◆ **Data extract**
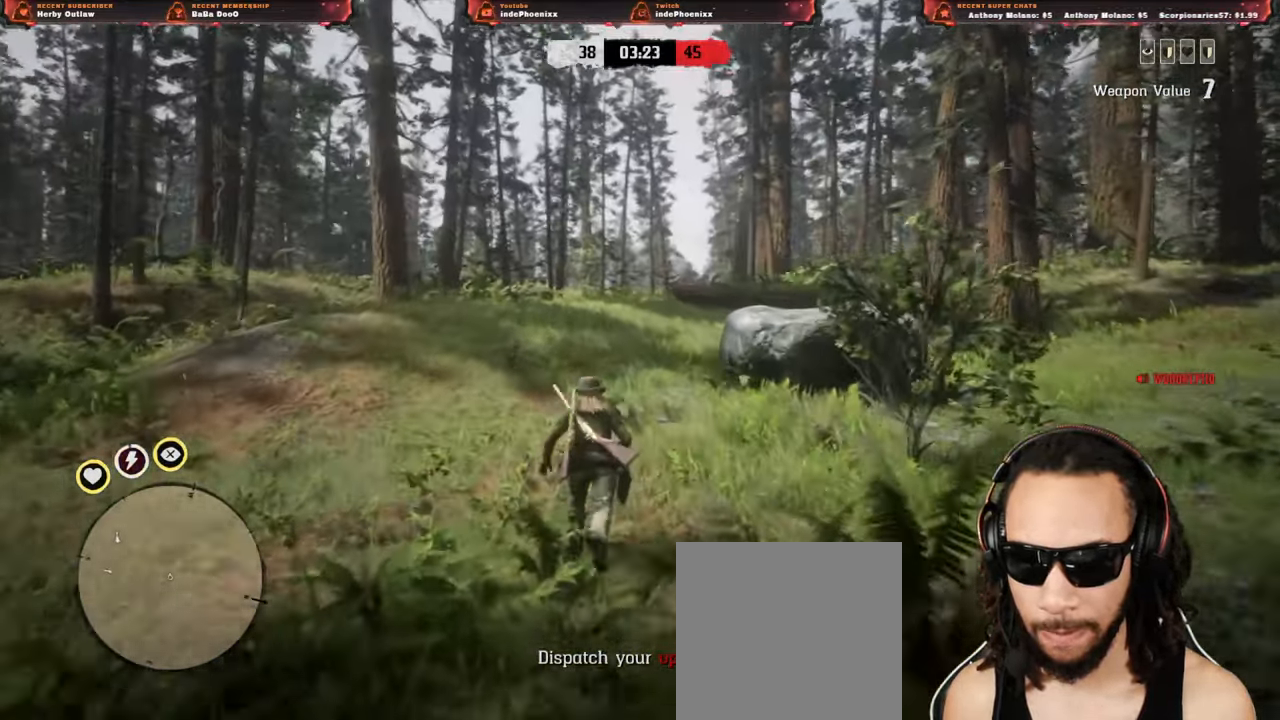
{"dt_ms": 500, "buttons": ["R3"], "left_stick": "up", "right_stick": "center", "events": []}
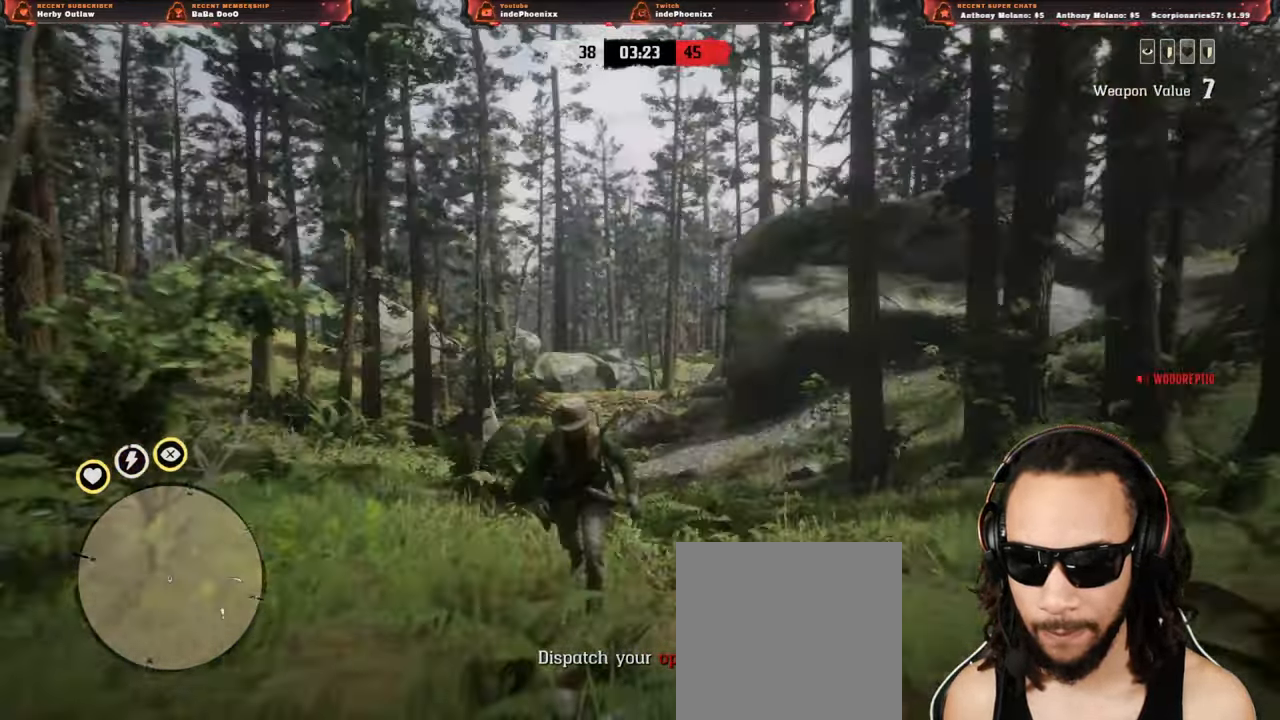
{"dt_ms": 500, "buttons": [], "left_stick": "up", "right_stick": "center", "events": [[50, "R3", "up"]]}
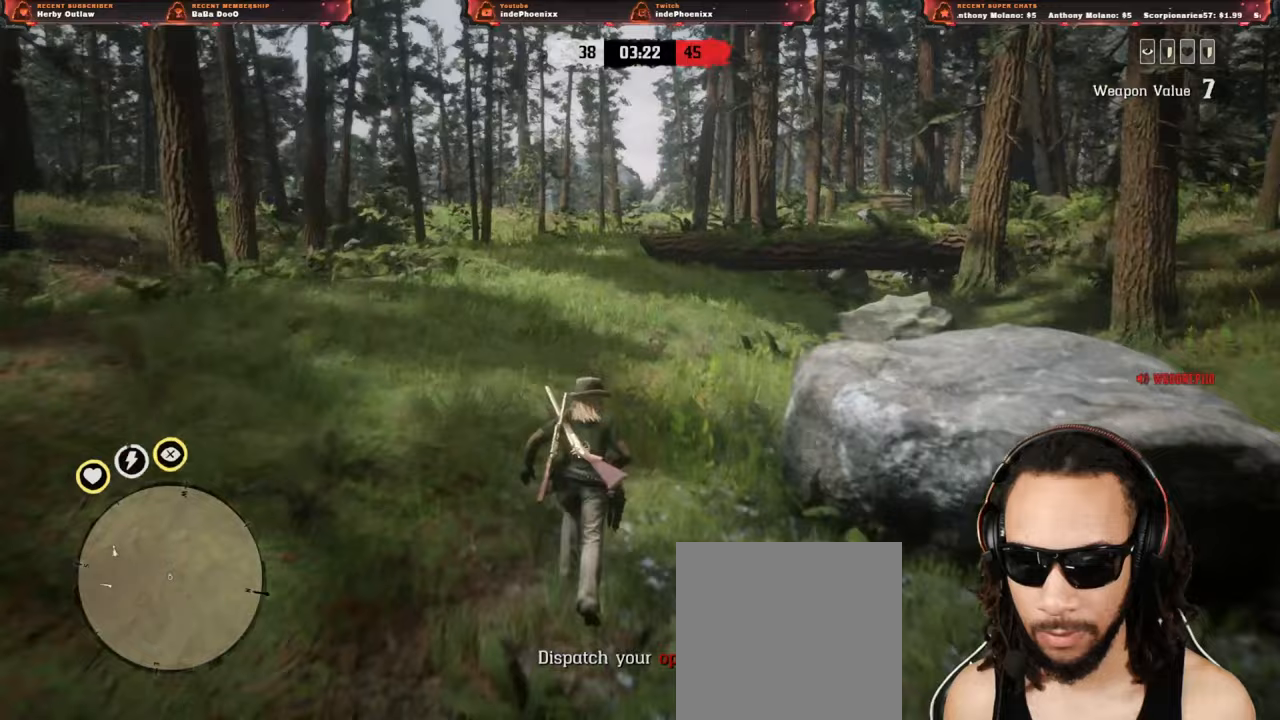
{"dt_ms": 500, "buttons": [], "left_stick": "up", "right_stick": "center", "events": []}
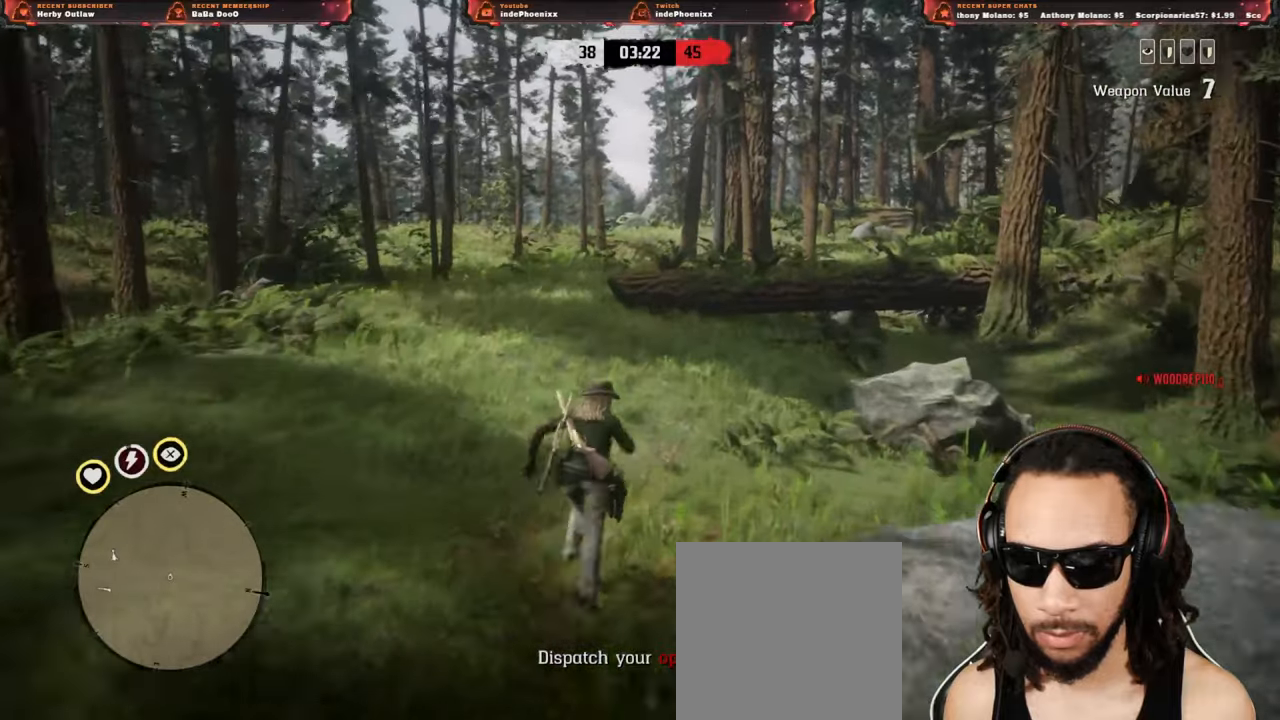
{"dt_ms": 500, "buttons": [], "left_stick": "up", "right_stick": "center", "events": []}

◆ **Work to complete**
Give back the whole listing as it stands, minus its pictures.

◆ **Task response**
{"dt_ms": 500, "buttons": ["R3"], "left_stick": "up", "right_stick": "center", "events": []}
{"dt_ms": 500, "buttons": [], "left_stick": "up", "right_stick": "center", "events": [[50, "R3", "up"]]}
{"dt_ms": 500, "buttons": [], "left_stick": "up", "right_stick": "center", "events": []}
{"dt_ms": 500, "buttons": [], "left_stick": "up", "right_stick": "center", "events": []}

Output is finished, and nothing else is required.